Cortnie - posted on 04/17/2012

40

29

0

okay let me say i do understand how step parents feel. my chldren have a step-dad or shall i say father because their sperm donor hasnt been around for 9 1/2 yrs.

if the step-parent only has part time contact with the child they have no right for punishment that is not talked about with the mom.

if the step parent took the place of bio parent they have all the say, school priv. , doct. , .....

i have lived with this issue with my husband , he raised my kids since they were babies. and no one can tell me that he has no rights , but then again he is their dad in their eyes.

its sad but normal family is no longer normal.

Shawnn - posted on 04/17/2012

7,030

21

1918

Jamie, please don't be so quick to judge those of us saying, at this point NONE>

She's a fiance. Not a step mom. Not yet, at any rate, and as a fiance, she should receive respect, but no discipline privileges.
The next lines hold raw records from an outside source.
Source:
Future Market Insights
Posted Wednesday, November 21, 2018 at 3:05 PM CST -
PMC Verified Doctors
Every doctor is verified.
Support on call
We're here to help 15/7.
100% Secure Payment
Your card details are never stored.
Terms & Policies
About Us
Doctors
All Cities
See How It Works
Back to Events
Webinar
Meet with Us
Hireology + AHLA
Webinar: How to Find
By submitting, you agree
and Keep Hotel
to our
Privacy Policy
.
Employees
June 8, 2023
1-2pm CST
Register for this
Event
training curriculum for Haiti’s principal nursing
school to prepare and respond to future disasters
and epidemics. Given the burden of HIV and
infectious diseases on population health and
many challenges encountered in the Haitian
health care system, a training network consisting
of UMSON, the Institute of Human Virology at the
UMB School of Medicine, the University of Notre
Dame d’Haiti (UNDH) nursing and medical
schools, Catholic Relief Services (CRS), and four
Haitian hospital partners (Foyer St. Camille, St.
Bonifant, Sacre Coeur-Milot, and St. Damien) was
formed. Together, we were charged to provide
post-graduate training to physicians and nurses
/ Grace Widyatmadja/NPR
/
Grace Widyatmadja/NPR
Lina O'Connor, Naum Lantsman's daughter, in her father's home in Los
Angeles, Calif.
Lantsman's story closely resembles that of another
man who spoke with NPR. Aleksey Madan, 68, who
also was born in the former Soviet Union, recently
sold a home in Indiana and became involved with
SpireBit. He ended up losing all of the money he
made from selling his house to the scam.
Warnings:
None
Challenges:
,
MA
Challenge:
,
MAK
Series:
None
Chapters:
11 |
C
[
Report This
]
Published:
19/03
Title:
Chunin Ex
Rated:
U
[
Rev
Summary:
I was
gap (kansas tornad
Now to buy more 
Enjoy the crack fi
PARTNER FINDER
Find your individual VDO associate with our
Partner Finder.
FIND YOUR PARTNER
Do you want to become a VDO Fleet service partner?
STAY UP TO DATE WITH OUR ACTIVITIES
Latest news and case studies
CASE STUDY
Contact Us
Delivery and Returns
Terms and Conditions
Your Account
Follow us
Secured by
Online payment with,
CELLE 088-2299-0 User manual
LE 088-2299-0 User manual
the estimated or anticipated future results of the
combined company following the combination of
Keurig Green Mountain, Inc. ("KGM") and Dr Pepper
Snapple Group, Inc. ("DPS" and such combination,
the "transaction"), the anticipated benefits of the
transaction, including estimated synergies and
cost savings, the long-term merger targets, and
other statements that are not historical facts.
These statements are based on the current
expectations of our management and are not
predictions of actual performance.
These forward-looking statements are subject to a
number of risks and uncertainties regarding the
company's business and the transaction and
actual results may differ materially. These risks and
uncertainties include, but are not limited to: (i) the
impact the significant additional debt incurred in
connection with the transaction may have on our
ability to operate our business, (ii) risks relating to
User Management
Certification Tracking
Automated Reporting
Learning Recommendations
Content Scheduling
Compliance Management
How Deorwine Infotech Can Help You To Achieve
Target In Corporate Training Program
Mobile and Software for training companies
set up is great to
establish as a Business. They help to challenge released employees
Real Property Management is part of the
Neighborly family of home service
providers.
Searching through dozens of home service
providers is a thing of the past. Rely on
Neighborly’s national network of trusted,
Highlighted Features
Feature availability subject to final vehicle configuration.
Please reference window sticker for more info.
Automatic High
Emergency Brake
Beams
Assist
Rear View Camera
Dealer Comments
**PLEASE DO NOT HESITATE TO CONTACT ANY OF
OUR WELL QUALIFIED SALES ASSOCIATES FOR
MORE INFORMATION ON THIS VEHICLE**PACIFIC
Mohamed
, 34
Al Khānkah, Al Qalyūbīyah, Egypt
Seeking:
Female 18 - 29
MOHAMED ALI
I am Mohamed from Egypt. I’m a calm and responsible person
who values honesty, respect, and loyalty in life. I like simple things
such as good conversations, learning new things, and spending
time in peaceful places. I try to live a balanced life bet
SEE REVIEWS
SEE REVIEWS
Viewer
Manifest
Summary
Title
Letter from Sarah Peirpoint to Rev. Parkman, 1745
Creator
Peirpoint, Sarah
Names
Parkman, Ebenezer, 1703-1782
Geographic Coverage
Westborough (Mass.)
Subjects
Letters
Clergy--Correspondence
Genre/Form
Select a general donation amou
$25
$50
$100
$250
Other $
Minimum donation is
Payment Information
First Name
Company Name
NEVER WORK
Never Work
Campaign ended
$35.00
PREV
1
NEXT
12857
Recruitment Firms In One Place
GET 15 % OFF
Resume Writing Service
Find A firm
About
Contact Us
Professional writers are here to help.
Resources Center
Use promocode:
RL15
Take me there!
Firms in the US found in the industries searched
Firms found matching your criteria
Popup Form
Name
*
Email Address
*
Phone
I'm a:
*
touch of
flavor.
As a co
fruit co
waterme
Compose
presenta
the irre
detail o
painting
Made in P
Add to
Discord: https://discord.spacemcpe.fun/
Not yet, and not until she can be on the same "page" with the biological parents.

I'm a step too, and I would have liked nothing better than to be involved in my stepdaughter's life, but the ex-b...I mean wife decided that while it was alright for her to bring multiple men into my sd's life, it was not alright for her father to remarry at all. So, no visitation, no rights whatsoever. Its all up to how the original custody agreement is written.

Shawnn - posted on 04/17/2012

7,030

21

1918

Why would your ex's fiance even be spending time alone with your child? That is inappropriate unless you've agreed to the contact.

Until she is married to him she has absolutely NO say in how he is raised, nor how he acts. If she wants to correct an action, she should have his father do this.

You will want to meet her early on, in a neutral setting with NO children. You, your ex, and his wife will need to agree on parenting strategies. Well, actually, you and your ex need to agree, and she needs to comply.

Believe it or not, there are steps out there who love their step kids! And she may be one. You'll know as the relationship matures how much you can trust her with, and how far her "coparenting" should go. But for now, physical discipline is a no no for her. And if she can't comply, you can have legal documents drawn up to limit her contact.